Bij Wilma werden na het extraheren van de centrale incisieven direct twee implantaten ter vervanging van de 11 en 21 geplaatst. Na twee weken krijgt Wilma klachten aan het gebied waar geïmplanteerd was en komt ze uiteindelijk bij Haakon Kuit terecht omdat ze met haar klachten niet terecht kon bij de implantoloog die de implantaten plaatste.
Na onderzoek blijkt dat Wilma een pakje sigaretten per dag rookt, antidepressiva slikt en de parodontale conditie van haar dentitie in zeer slechte staat is. Na intra-oraal onderzoek, x-foto’s en sonderen blijkt de enige optie over om de implantaten te verwijderen. De pus liep tot aan de apex en na verwijderen van de implantaten bleek de kunststof van de tijdelijke kronen tot over de windingen van het implantaat te lopen.

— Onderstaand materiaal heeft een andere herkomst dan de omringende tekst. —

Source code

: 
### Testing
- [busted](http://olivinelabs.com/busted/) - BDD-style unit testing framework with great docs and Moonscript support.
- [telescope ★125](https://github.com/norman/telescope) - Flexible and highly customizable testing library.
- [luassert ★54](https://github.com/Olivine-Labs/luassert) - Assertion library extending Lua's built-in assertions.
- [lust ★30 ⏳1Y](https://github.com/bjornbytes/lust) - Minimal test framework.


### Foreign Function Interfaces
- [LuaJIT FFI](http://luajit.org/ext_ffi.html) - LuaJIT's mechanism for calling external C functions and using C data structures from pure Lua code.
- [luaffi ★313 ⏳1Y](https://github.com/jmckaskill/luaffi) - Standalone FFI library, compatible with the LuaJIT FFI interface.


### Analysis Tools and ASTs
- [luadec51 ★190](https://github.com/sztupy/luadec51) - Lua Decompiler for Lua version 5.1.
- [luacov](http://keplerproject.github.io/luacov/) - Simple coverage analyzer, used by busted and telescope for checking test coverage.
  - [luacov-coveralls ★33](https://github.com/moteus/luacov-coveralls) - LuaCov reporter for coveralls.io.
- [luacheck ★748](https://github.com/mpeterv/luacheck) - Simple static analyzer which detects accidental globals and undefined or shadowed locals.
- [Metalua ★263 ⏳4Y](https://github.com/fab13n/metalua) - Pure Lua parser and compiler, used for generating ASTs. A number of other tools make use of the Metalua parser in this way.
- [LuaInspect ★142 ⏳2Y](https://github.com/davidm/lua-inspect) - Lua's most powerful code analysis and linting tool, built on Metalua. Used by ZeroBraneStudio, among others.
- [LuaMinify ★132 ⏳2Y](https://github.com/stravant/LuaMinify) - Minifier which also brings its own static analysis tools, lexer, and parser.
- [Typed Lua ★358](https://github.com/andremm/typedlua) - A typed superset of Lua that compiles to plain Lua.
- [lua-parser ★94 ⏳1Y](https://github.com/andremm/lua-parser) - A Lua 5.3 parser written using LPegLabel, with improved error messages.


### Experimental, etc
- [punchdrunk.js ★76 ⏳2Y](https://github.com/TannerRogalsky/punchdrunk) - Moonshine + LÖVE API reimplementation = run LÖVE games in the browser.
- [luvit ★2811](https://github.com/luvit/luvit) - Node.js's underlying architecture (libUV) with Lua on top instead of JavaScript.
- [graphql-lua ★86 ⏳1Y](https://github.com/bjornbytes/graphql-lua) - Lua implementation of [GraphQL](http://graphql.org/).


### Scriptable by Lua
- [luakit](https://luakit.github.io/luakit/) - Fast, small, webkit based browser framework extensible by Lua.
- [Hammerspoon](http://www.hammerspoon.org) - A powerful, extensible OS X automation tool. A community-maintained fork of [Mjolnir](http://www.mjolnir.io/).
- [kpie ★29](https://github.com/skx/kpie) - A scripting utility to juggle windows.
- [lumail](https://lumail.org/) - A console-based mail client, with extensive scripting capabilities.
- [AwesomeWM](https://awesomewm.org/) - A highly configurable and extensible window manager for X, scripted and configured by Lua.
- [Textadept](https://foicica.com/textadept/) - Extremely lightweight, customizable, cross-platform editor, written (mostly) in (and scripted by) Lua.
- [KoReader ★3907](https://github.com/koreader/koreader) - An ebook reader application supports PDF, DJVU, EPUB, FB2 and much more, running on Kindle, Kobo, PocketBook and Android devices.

In deze casus wordt natuurlijk een extreme situatie besproken, maar duidelijk is wel dat Implantologie in de esthetisch zone per definitie om een goede indicatie vraagt. Fouten die bijvoorbeeld kunnen leiden tot een matige esthetische uitkomst zijn een verkeerde indicatie, het te ver naar buiten plaatsen van het implantaat, implanteren op te jonge leeftijd en een verkeerde inclinatie en van het implantaat.
PES score
Het esthetische eindresultaat wordt naast de implantaatkroon voor een groot deel bepaald door de roze weefsels, de peri-implantaire mucosa. Fürhauser en anderen stelden in 2005 de PES (Pink Esthetics Score) score op. Met 7 parameters kan daarmee op weliswaar een subjectieve manier de roze peri-implantaire mucosa worden gescoord en geëvalueerd. De parameters zijn:
mesiale papil
Distale papil
Weefsel niveau(cervicaal)
Weefsel kleur
Weefsel textuur
Weefsel contour
Deficiëntie processies alveolaris
Per parameter kan 0 – 1 – 2 worden gescoord, waarbij 0 een lage score en 2 een hoge score is. Maximaal kan dus een PES 14 worden gescoord, waarbij een score boven de 11 door professionals als zeer hoog wordt beschouwd.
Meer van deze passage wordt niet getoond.